I have two wonderful children that I wonder sometimes how they survived the wreckage of our marriage. What example did we give them for a normal family life? Have they gleaned anything worthy from our lifestyle? Or did they just learn what “not to do” for their lives? As I grow in the things of God, I find myself desiring to be better. I try so hard to keep swearing out of my vocabulary and it is hard when I get upset, yet I have come a long way from three years ago. I am not aspiring to be a perfect parent, I just want my kids to be loving and kind to all they come in contact with. I want them to learn patience and how to argue without hurting. I desire for them to be happy and not be walked on by another person. I want them to find careers and do what they really want to do in life and not settle for second best. If I want this for them, I must also want it for me.

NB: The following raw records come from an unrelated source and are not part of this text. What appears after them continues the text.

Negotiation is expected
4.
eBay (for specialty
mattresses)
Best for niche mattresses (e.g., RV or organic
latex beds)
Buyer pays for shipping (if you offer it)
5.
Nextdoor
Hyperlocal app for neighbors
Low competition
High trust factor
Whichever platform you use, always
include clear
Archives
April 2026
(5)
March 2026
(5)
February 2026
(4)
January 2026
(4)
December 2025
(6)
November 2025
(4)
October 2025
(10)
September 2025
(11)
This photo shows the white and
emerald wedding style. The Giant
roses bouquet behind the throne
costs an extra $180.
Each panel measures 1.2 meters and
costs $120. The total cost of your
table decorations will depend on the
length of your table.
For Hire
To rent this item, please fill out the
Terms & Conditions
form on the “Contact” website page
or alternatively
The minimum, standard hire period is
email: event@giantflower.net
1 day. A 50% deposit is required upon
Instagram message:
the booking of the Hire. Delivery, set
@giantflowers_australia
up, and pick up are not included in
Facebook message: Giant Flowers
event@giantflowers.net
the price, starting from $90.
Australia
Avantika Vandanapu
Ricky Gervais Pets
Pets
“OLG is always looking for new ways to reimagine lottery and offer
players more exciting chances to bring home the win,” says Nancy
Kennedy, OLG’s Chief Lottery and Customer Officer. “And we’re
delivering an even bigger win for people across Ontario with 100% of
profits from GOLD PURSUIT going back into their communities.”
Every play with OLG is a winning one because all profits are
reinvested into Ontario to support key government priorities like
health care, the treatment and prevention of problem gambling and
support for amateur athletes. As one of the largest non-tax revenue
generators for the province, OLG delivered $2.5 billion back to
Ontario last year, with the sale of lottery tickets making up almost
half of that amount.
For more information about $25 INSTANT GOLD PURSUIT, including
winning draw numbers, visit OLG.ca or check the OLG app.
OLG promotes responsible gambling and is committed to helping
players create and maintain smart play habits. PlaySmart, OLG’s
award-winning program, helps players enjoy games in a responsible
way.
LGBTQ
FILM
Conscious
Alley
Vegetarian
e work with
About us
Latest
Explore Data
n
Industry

My son struggles with how a loving God could leave me in such a predicament for so long and I had to explain to him that I went through what I did because of my own choices and that I had become trapped and thought I had no way out. He fails to see through the hurt just how God pulled me from the pit I had fallen into and gave me a second chance to change my life. After writing the chapter in my book and realizing the damage I may have done to my kids, I could not even open my computer to work on the book for three months. The pain was too bad. God had given me my children and He trusted me to take care of them. I felt as though I had let God down in the process. I since then have found forgiveness and am working on rebuilding myself. In discovering myself, I have begun to set a bar for my kids. I have learned a few things along the way and each day I grow closer to God’s destiny for my life. I just pray my children will follow after me and not the world and its’ ways for I love them with all my heart and always will love them no matter what, just like my daddy who adopted me so many years ago does to this day.